2. Umpires are not an essential part of baseball's tradition or lore or anything else. Umpires only matter at all when they screw up; the only notable things about umpires are the stereotypes that they're fat and stupid and blind. Not that I'm arguing for removal of umpires completely (though if anyone has a workable idea, I'm all ears), just that each and every one of their decisions that don't affect continuing play before the next pitch (such as, oh, say, when a ball lands completely in fair territory and then bounds into the stands, or when an outfielder either catches or traps a low liner with no one on base, or on one of those absolute crapshoot check-swing calls) can and should be instantly reviewed in a matter of seconds in high definition.
3. Cuzzi didn't lose the game for the Twins.
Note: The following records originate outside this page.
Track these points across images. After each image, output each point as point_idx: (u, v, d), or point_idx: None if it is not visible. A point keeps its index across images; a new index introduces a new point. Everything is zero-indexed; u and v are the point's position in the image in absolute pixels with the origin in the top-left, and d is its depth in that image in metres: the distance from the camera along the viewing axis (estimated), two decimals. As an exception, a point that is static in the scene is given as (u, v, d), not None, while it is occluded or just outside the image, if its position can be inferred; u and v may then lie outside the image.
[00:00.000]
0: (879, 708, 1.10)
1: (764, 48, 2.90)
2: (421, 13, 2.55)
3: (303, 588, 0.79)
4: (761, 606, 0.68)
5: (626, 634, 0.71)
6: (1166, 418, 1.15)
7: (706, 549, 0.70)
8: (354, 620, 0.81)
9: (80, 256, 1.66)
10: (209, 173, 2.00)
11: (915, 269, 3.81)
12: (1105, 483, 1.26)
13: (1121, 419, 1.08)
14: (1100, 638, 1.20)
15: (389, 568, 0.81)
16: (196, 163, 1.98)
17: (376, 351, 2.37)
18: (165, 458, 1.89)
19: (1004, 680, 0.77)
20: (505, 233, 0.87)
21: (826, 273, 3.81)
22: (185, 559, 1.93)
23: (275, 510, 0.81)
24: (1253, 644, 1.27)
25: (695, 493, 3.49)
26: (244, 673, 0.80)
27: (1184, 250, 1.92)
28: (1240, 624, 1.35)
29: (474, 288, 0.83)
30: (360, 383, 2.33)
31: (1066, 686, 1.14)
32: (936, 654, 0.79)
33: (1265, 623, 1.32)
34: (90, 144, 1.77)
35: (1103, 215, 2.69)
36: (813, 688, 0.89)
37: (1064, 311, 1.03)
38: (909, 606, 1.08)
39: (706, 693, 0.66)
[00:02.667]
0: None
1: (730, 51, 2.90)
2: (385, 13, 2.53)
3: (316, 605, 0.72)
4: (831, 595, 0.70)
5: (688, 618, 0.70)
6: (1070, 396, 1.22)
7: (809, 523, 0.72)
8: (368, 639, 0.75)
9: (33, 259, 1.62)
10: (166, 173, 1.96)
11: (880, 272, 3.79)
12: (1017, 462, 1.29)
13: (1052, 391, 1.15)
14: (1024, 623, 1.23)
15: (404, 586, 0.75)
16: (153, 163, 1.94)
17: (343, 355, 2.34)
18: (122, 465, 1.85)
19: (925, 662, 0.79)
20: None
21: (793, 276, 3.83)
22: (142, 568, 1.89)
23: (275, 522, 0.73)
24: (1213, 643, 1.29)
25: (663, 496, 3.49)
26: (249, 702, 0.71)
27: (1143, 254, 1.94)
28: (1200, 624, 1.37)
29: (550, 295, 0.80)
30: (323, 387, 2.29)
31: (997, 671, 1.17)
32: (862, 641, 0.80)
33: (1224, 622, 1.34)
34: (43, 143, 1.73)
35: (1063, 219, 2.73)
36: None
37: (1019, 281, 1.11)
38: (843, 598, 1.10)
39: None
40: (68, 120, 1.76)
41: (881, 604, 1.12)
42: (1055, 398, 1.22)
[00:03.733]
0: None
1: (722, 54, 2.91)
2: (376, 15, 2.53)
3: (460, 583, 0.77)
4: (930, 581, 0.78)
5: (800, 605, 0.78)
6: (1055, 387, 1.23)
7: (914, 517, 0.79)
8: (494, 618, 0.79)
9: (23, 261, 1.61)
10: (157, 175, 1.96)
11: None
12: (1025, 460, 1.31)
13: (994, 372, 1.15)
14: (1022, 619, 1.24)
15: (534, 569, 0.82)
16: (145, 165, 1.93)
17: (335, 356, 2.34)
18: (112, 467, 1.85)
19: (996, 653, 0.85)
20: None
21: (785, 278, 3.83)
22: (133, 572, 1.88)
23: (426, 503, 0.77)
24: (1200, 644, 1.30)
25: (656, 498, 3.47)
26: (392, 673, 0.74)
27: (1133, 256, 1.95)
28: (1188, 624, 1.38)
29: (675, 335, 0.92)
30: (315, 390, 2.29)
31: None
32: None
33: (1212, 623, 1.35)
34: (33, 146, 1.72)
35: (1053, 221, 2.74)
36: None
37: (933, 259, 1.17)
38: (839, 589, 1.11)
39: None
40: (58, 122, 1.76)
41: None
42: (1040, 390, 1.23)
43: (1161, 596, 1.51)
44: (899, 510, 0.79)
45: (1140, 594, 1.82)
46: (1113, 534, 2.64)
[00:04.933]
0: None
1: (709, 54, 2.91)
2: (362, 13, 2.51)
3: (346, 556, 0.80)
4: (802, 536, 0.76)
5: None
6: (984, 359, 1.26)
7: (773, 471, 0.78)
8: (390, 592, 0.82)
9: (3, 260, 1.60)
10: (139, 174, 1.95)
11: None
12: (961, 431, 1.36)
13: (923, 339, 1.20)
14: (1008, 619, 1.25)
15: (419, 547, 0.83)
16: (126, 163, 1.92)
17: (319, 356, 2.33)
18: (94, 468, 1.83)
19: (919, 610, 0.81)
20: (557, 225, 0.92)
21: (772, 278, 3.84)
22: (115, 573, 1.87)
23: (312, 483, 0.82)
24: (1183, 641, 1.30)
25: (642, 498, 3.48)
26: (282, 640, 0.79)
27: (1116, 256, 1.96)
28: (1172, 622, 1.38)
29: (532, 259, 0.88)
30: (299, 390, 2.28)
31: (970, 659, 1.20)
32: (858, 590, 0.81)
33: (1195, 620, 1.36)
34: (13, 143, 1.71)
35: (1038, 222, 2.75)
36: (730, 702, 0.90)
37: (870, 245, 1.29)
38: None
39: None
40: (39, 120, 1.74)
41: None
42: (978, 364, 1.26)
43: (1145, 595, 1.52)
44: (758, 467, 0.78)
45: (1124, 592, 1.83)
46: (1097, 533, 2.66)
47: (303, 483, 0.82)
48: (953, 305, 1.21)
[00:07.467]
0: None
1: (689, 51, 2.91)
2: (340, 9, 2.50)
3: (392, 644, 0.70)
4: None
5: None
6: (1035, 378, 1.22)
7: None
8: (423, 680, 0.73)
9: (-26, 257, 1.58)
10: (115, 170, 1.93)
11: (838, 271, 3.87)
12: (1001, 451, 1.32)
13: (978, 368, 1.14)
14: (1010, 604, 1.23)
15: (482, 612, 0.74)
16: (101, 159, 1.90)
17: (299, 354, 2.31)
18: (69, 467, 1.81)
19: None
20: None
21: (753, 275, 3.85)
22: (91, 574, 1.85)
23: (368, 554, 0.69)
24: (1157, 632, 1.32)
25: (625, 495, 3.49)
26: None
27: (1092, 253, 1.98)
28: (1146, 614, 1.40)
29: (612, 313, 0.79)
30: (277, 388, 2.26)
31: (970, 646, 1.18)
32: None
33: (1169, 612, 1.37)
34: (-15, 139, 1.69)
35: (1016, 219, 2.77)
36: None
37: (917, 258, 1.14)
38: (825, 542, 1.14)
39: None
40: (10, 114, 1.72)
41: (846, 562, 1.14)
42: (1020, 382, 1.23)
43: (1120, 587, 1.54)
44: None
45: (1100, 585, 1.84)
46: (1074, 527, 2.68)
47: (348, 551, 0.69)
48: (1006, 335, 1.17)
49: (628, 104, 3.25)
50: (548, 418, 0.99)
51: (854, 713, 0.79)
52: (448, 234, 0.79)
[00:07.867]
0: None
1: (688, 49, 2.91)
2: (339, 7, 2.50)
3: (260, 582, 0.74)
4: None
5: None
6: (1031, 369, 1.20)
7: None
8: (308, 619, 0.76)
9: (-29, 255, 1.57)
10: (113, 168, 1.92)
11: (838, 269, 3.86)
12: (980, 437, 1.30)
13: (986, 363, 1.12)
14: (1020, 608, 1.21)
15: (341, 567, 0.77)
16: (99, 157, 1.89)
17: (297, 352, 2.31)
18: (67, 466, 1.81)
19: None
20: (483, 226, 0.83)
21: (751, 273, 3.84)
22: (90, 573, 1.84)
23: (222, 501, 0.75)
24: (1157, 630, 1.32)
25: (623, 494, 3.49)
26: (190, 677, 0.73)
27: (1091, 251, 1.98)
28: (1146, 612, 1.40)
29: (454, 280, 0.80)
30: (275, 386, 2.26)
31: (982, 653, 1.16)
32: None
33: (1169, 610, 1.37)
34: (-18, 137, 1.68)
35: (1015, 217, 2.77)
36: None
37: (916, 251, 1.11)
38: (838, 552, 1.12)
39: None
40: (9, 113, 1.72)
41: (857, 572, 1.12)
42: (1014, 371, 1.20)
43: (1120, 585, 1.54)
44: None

Delmon Young and Joe Nathan and (especially) Carlos Gomez did. But Cuzzi's call very well may have changed the outcome of the game -- there can really be no doubt that Mauer would have scored if it's a double rather than a single, which means that Teixeira's homer (which travelled all of like 20 feet and wouldn't have been out in any other park, but I digress) could only have tied the game -- and while Delmon and Gomez and Nathan made mistakes, those are baseball mistakes, made by baseball players. Those happen, and are part of the game. Cuzzi's mistake was the unfathomably incompetent mistake of a person who has no business impacting the game on the field, and it was utterly avoidable.
Instant replay now. Or, you know, in 2010.